I own a Wii and one of my controllers seems to be having a problem. The motion sensing works just fine - I can point and click however much I want to, but when playing any game that requires the remote to be swung (i.e. Mario Strikers (for hitting other players), Wii Sports, etc), it doesn't work. It doesn't register that I pull the remote back when I want to wind up for bowling, it doesn't register that I'm swinging/flicking it for baseball and tennis.

I've tried new batteries, I've tried re-syncing it, I've tried reconnecting it, but nothing fixes the problem. Can anyone suggest a fix? Thanks very much!


----------



## ahsknight15 (Oct 9, 2007)

Can anyone help?


----------



## Lunearetic (Oct 15, 2007)

Maybe you're swinging too hard?

I know I had a bit of difficulty playing Metroid Corruption when you had to push the remote towards the screen. I had to do it several times for it to register.

It could also be a hardware problem, with either your sensor or your Wii-mote. Have you tried using a friend's Wii controller on your console? (You mentionned "one of your controllers", so you have more than one? If so, do they all do the same?)


----------



## ahsknight15 (Oct 9, 2007)

It may be a problem with the wii sensor bar, but I don't know why it would be. I have 2 Wii remotes and the second one works fine.

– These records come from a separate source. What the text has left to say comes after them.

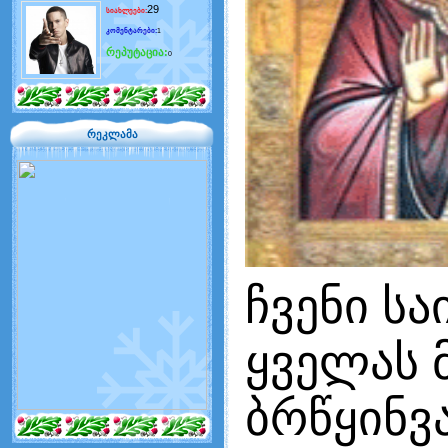
29
სიახლეები:
კომენტარები:
1
რეპუტაცია:
0
რეკლამა
ჩვენი ს
ყველას
ბრწყინვ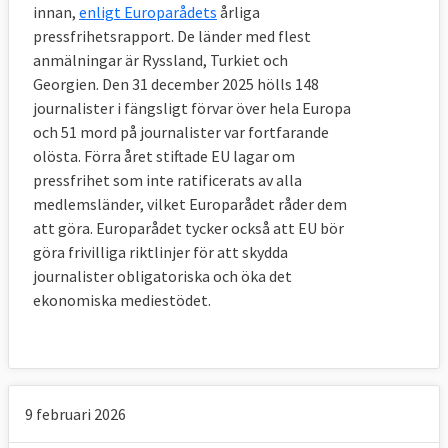
innan,
enligt Europarådets
årliga
pressfrihetsrapport. De länder med flest
anmälningar är Ryssland, Turkiet och
Georgien. Den 31 december 2025 hölls 148
journalister i fängsligt förvar över hela Europa
och 51 mord på journalister var fortfarande
olösta. Förra året stiftade EU lagar om
pressfrihet som inte ratificerats av alla
medlemsländer, vilket Europarådet råder dem
att göra. Europarådet tycker också att EU bör
göra frivilliga riktlinjer för att skydda
journalister obligatoriska och öka det
ekonomiska mediestödet.
9 februari 2026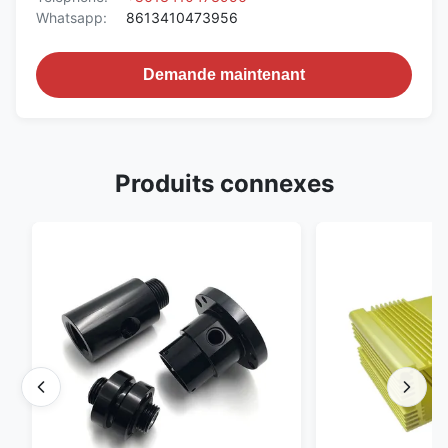
Whatsapp:
8613410473956
Demande maintenant
Produits connexes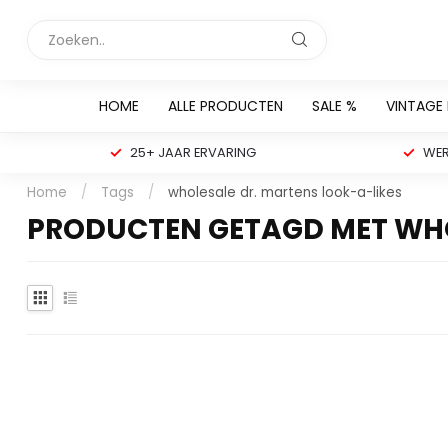
HOME
ALLE PRODUCTEN
SALE %
VINTAGE
25+ JAAR ERVARING
WER
Home
/
Tags
/
wholesale dr. martens look-a-likes
PRODUCTEN GETAGD MET WHO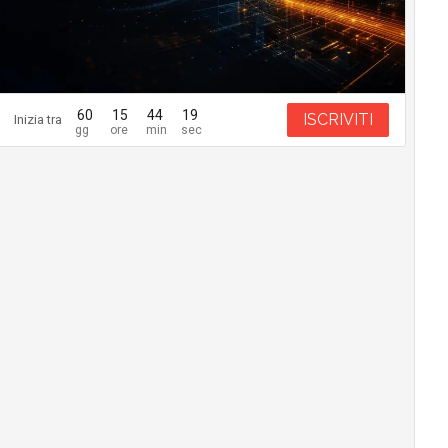
60
15
44
18
ISCRIVITI
Inizia tra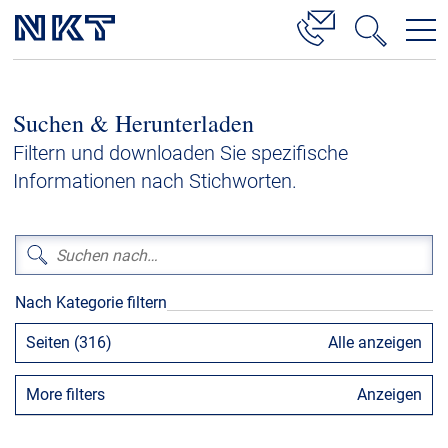
Produkte & Lösungen
Suchen & Herunterladen
Hochspannung
Filtern und downloaden Sie spezifische
Kabelservice
Informationen nach Stichworten.
Mittelspannung
Niederspannung
Kabelgarnituren
Nach Kategorie filtern
Referenzen
Seiten (316)
Alle anzeigen
Downloads
More filters
Anzeigen
Presse & Events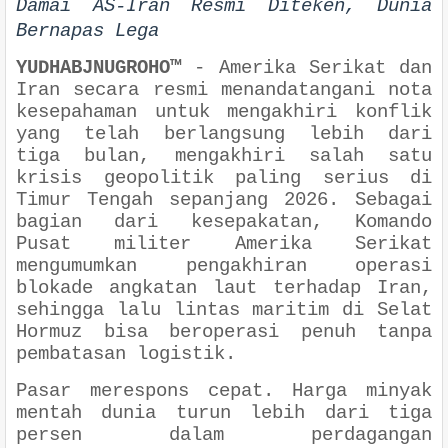
Damai AS-Iran Resmi Diteken, Dunia
Bernapas Lega
YUDHABJNUGROHO™
-
Amerika Serikat dan
Iran secara resmi menandatangani nota
kesepahaman untuk mengakhiri konflik
yang telah berlangsung lebih dari
tiga bulan, mengakhiri salah satu
krisis geopolitik paling serius di
Timur Tengah sepanjang 2026. Sebagai
bagian dari kesepakatan, Komando
Pusat militer Amerika Serikat
mengumumkan pengakhiran operasi
blokade angkatan laut terhadap Iran,
sehingga lalu lintas maritim di Selat
Hormuz bisa beroperasi penuh tanpa
pembatasan logistik.
Pasar merespons cepat. Harga minyak
mentah dunia turun lebih dari tiga
persen dalam perdagangan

I'm not sure if its having trouble with registering the movement or not, I doubt it, but I'll try moving it more gently or whatever.


----------



## Lunearetic (Oct 15, 2007)

If it doesn't act like your other Wii remote, then it must be defected. Any chance to exchange or return? That's only if it's really bothering you. (If your other remote works fine, then I really doubt it would be the sensor bar too)

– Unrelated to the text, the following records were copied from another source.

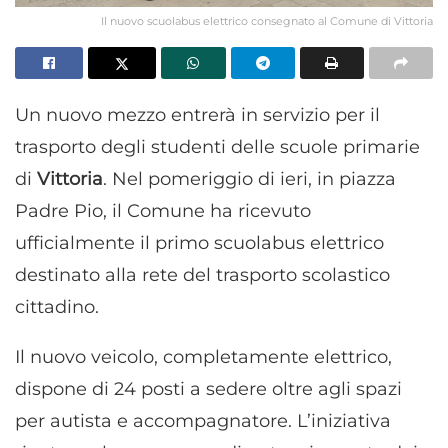
Il nuovo scuolabus elettrico consegnato al Comune di Vittoria
Un nuovo mezzo entrerà in servizio per il
trasporto degli studenti delle scuole primarie
di
Vittoria
. Nel pomeriggio di ieri, in piazza
Padre Pio, il Comune ha ricevuto
ufficialmente il primo scuolabus elettrico
destinato alla rete del trasporto scolastico
cittadino.
Il nuovo veicolo, completamente elettrico,
dispone di 24 posti a sedere oltre agli spazi
per autista e accompagnatore. L’iniziativa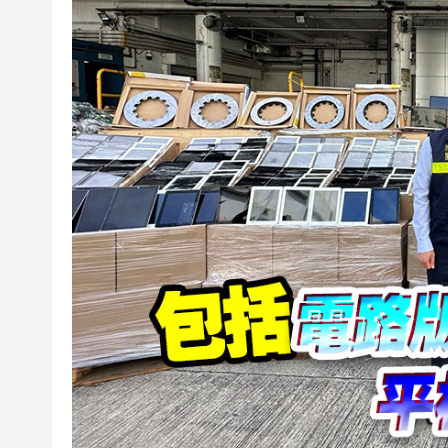
有片丨宇樹科技IPO路演現場 
美7月非農職位突轉跌2.3萬 
超多優惠產品集中上線！2026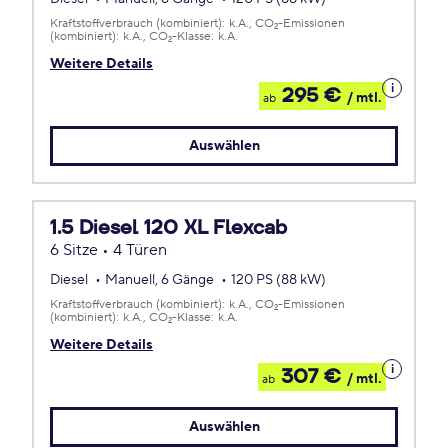
Kraftstoffverbrauch (kombiniert):
k.A.
CO
-Emissionen
2
(kombiniert):
k.A.
CO
-Klasse:
k.A.
2
Weitere Details
Details
295 €
/ mtl.
ab
zum
Leasing
Auswählen
1.5 Diesel 120 XL Flexcab
6 Sitze • 4 Türen
Diesel
Manuell, 6 Gänge
120 PS (88 kW)
Kraftstoffverbrauch (kombiniert):
k.A.
CO
-Emissionen
2
(kombiniert):
k.A.
CO
-Klasse:
k.A.
2
Weitere Details
Details
307 €
/ mtl.
ab
zum
Leasing
Auswählen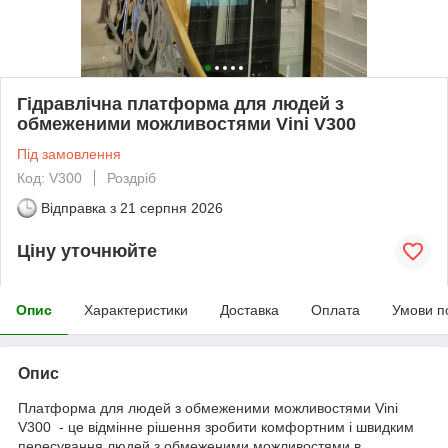
Гідравлічна платформа для людей з
обмеженими можливостями Vini V300
Під замовлення
Код: V300
Роздріб
Відправка з
21 серпня 2026
Ціну уточнюйте
Опис
Характеристики
Доставка
Оплата
Умови п
Опис
Платформа для людей з обмеженими можливостями Vini
V300 - це відмінне рішення зробити комфортним і швидким
пересування людей з обмеженими можливостями в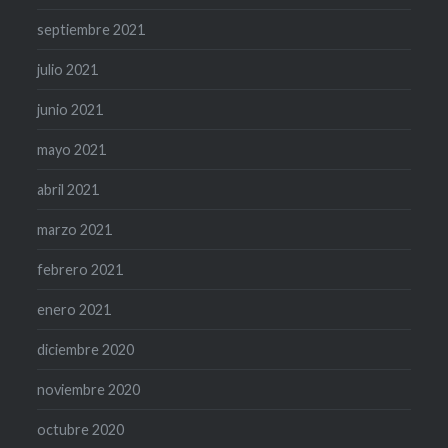
septiembre 2021
julio 2021
junio 2021
mayo 2021
abril 2021
marzo 2021
febrero 2021
enero 2021
diciembre 2020
noviembre 2020
octubre 2020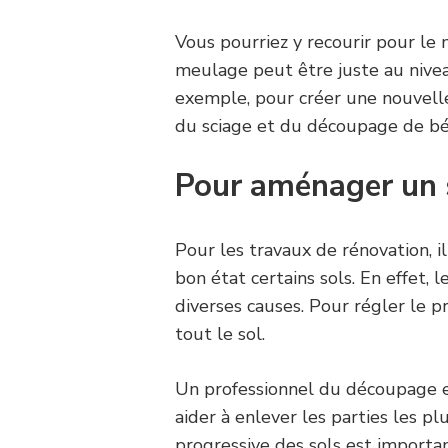
Vous pourriez y recourir pour le 
meulage peut être juste au nivea
exemple, pour créer une nouvelle
du sciage et du découpage de bé
Pour aménager un 
Pour les travaux de rénovation, i
bon état certains sols. En effet,
diverses causes. Pour régler le p
tout le sol.
Un professionnel du découpage 
aider à enlever les parties les p
progressive des sols est importan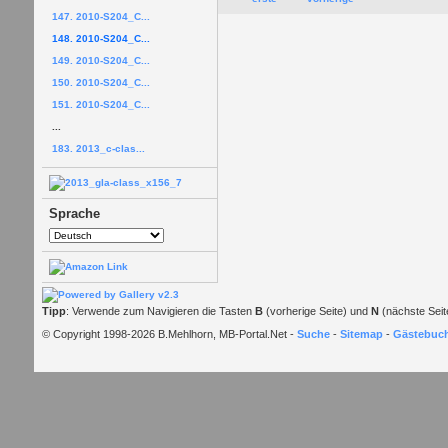
147. 2010-S204_C...
148. 2010-S204_C...
149. 2010-S204_C...
150. 2010-S204_C...
151. 2010-S204_C...
...
183. 2013_c-clas...
Sprache
Tipp
: Verwende zum Navigieren die Tasten
B
(vorherige Seite) und
N
(nächste Seit
© Copyright 1998-2026 B.Mehlhorn, MB-Portal.Net -
Suche
-
Sitemap
-
Gästebuc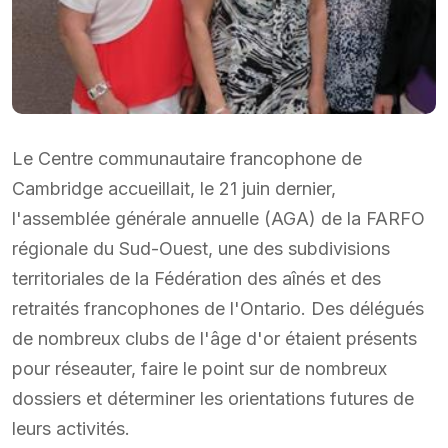
Le Centre communautaire francophone de
Cambridge accueillait, le 21 juin dernier,
l'assemblée générale annuelle (AGA) de la FARFO
régionale du Sud-Ouest, une des subdivisions
territoriales de la Fédération des aînés et des
retraités francophones de l'Ontario. Des délégués
de nombreux clubs de l'âge d'or étaient présents
pour réseauter, faire le point sur de nombreux
dossiers et déterminer les orientations futures de
leurs activités.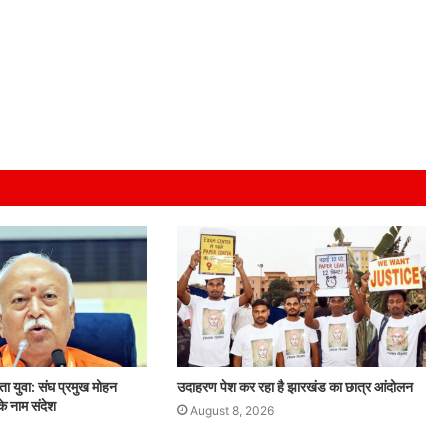
 युवा: संघ प्रमुख मोहन
उदाहरण पेश कर रहा है झारखंड का छात्र आंदोलन
े नाम संदेश
August 8, 2026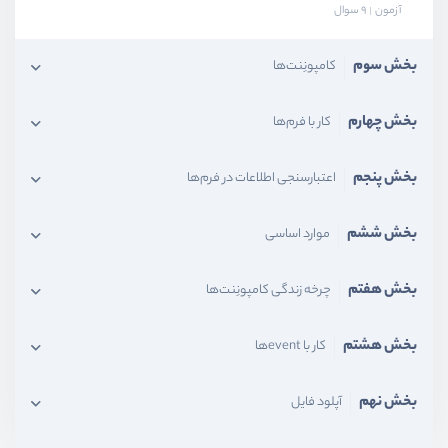
آزمون
9 سوال
بخش سوم
کامپونِنت‌ها
بخش چهارم
کار با فرم‌ها
بخش پنجم
اعتبارسنجی اطلاعات در فرم‌ها
بخش ششم
موارد اساسی
بخش هفتم
چرخه زندگی کامپونِنت‌ها
بخش هشتم
کار با eventها
بخش نهم
آپلود فایل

I remember playing Wii boxing against my friend and all the strong punches I was giving out weren't registering...and I lost. haha! (Either both our systems are normal or both defective, but I would put my money on normal. This kind of technology still has a lot of kinks to work through, imo.)


----------



## ebackhus (Apr 21, 2005)

Do you have any other BlueTooth devices nearby? Phones, laptops, etc.


----------



## ahsknight15 (Oct 9, 2007)

I actually got it working again! Someone (might have been on here, don't recall) suggested "spanking" the Wiimote and it fixed it! Thanks everyone for your help and consideration!


----------



## RTL1954 (Jan 24, 2008)

Last night my son was have a near identical problem with one of his remote controllers. He accidentally and lightly banged it against a small portable wooden table in our living room. Lo & behold; the problem disappeared!


----------



## satbond (Aug 11, 2009)

I had the same problem Tapping the wii mote worked for me.


----------